El encuentro comenzó con un break a favor de Alcaraz, pero la preocupación surgió poco después. En el quinto juego, el campeón del US Open sufrió una torcedura en su tobillo izquierdo mientras corría por una pelota, cayendo al suelo con gestos evidentes de dolor. El tenista fue atendido y vendado por el trainer, lo que le permitió continuar, aunque confesó a la ATP que sintió miedo y pensó que no podría seguir.
En declaraciones con la ATP una vez finalizado el encuentro, Carlos Alcaraz dijo al respecto: “Tenía miedo. No voy a mentir. Me toqué el tobillo y no me sentí bien. Estoy contento de haber podido jugar después de eso. Intentaré estar listo para el próximo partido. Tuve mala suerte. En los primeros cinco minutos pensé que no iba a continuar”.

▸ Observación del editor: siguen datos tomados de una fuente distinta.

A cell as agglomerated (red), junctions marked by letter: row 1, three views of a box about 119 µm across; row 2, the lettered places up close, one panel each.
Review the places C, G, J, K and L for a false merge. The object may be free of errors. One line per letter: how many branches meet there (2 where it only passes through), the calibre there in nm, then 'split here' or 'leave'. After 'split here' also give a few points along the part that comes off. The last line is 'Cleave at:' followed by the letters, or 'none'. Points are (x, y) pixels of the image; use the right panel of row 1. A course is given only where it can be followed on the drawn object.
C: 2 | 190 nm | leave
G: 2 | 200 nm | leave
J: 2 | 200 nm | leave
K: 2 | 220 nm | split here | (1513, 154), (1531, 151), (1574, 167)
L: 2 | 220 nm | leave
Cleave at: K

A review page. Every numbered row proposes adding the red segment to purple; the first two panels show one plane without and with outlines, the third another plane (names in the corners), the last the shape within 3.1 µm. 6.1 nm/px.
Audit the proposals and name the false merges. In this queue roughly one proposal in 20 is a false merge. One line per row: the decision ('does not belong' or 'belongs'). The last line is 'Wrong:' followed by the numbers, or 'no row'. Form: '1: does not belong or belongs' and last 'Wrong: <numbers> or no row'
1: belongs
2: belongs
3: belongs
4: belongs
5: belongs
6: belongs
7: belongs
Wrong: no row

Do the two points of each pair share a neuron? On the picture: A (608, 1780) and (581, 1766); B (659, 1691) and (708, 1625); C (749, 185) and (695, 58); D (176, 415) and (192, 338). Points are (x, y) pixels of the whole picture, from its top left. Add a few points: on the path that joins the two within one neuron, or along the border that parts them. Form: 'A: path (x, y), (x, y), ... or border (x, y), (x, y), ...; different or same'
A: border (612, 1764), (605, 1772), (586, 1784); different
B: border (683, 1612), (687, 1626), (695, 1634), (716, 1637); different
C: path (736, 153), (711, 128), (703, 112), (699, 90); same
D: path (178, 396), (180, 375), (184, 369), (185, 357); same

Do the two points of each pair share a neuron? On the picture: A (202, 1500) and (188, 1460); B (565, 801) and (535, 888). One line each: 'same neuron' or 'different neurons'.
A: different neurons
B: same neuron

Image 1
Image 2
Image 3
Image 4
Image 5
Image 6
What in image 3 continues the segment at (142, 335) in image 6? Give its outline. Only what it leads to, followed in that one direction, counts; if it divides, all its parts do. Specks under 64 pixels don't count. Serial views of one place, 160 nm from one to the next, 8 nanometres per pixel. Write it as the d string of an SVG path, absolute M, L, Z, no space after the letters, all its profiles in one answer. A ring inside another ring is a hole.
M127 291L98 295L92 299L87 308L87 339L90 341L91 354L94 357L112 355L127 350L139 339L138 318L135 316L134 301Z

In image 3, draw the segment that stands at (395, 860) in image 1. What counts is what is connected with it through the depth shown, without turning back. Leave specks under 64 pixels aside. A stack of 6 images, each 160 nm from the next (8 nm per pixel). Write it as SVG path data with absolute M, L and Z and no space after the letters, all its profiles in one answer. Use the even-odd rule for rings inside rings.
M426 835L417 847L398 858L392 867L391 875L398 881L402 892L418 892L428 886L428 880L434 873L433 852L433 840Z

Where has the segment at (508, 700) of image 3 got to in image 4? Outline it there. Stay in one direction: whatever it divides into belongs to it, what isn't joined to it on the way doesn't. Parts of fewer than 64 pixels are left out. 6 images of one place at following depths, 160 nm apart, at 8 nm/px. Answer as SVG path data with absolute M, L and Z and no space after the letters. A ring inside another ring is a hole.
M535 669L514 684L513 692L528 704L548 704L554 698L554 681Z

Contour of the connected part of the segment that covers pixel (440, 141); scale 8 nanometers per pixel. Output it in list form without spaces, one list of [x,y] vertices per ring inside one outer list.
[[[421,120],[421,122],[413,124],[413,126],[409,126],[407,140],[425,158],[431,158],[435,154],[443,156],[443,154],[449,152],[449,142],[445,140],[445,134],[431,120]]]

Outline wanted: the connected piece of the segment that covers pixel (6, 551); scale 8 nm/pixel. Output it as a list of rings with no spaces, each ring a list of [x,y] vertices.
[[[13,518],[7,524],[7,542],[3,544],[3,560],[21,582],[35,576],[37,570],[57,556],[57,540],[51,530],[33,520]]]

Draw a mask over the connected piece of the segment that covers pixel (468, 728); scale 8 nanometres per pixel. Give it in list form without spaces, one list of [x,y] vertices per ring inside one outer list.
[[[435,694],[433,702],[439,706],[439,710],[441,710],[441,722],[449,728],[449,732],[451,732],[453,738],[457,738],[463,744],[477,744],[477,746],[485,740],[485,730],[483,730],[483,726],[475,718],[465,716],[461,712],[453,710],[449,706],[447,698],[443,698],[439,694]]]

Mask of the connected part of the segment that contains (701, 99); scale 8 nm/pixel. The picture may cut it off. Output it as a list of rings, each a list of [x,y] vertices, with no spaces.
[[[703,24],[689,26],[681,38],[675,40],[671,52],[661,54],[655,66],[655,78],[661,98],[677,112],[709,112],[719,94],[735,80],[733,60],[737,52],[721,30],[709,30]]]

Apenas Alcaraz se encaminaba a cerrar el primer set, el partido fue suspendido por unos 25 minutos debido a la lluvia. El murciano aprovechó el parón para hablar con su equipo sobre las molestias que sentía en el tobillo. Finalmente, cerró el primer parcial 6-4 y dominó el segundo con su habitual repertorio de winners para sellar el triunfo 6-2 en una hora y veintiún minutos. Su récord en 2025 asciende a 63 victorias y 7 derrotas (90%).
Tras la victoria y a la espera de que la molestia en su tobillo no empeore, Alcaraz tendrá un día de descanso y se enfrentará el sábado al belga Zizou Bergs. Bergs avanzó a la siguiente ronda tras derrotar al chileno Alejandro Tabilo con un marcador de 1-6, 7-6 (2) y 7-6 (4).